■ Action item ■
Return exactly the lines of the entries, from the one with "Washington, DC 20006" to the last.

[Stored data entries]
%%

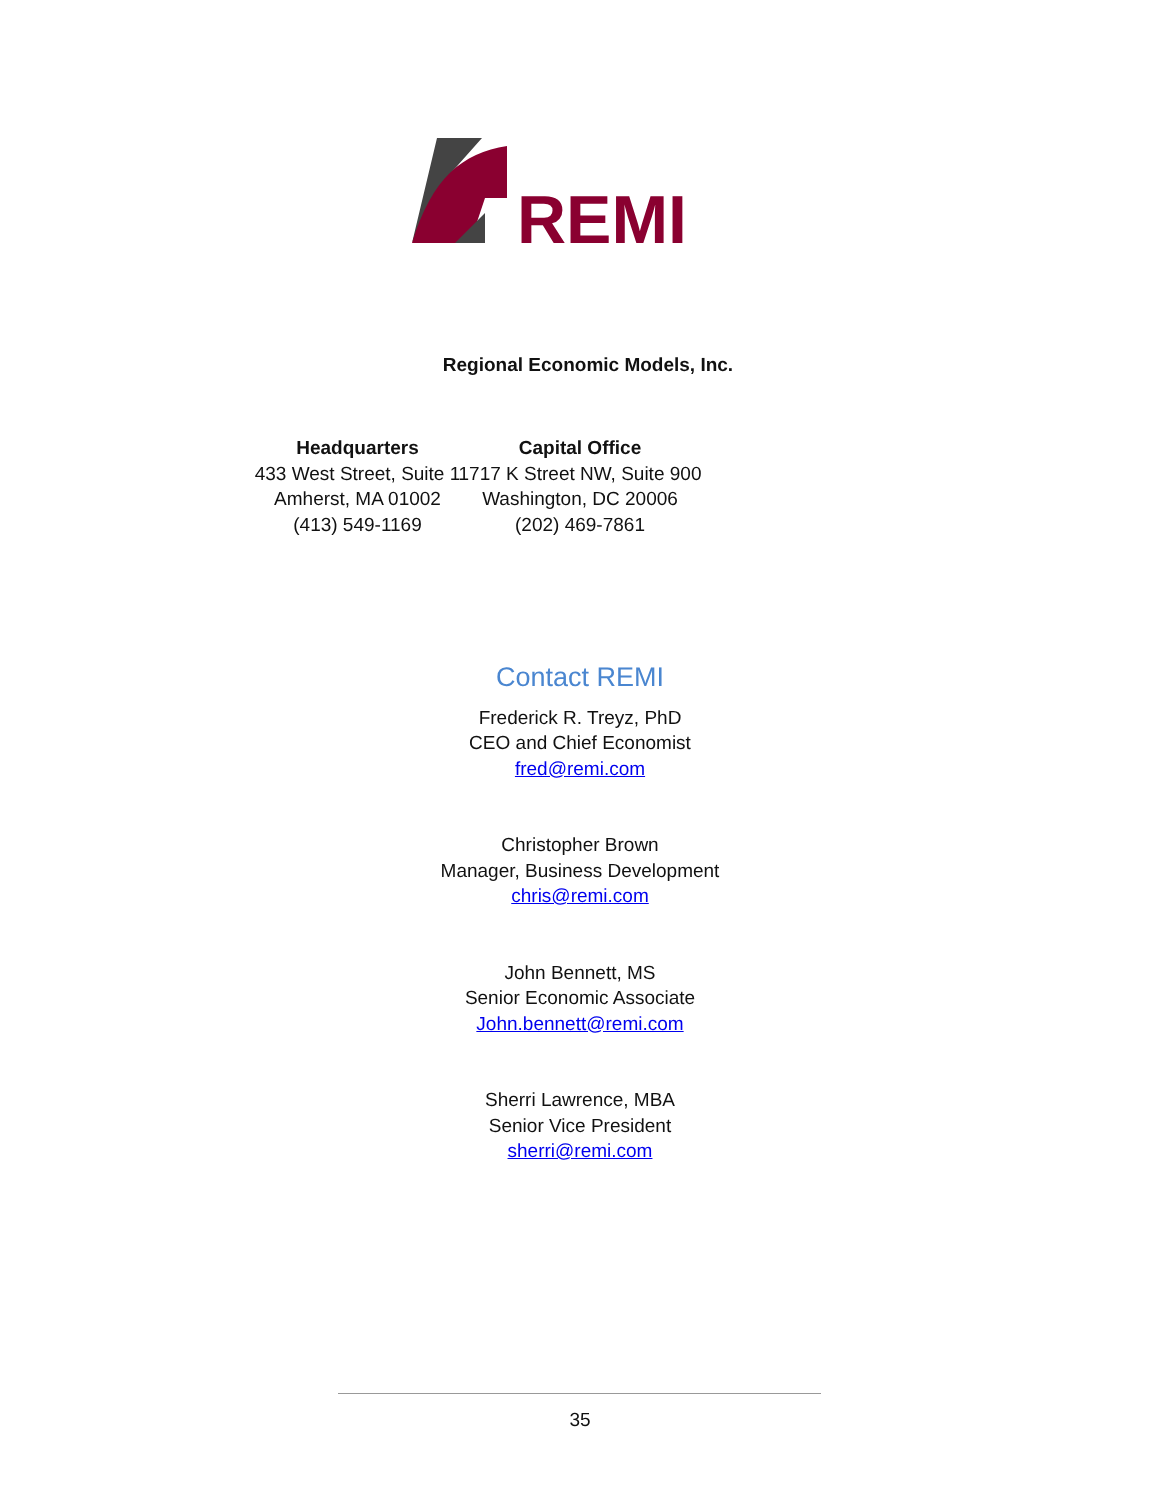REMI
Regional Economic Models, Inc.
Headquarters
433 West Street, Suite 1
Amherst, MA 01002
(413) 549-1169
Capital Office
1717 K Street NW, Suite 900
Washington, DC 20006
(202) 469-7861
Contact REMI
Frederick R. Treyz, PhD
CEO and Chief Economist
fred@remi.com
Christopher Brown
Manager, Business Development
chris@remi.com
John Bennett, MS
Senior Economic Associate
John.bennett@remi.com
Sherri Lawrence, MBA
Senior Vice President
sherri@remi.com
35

%%

■ The answer ■
Washington, DC 20006
(202) 469-7861
Contact REMI
Frederick R. Treyz, PhD
CEO and Chief Economist
fred@remi.com
Christopher Brown
Manager, Business Development
chris@remi.com
John Bennett, MS
Senior Economic Associate
John.bennett@remi.com
Sherri Lawrence, MBA
Senior Vice President
sherri@remi.com
35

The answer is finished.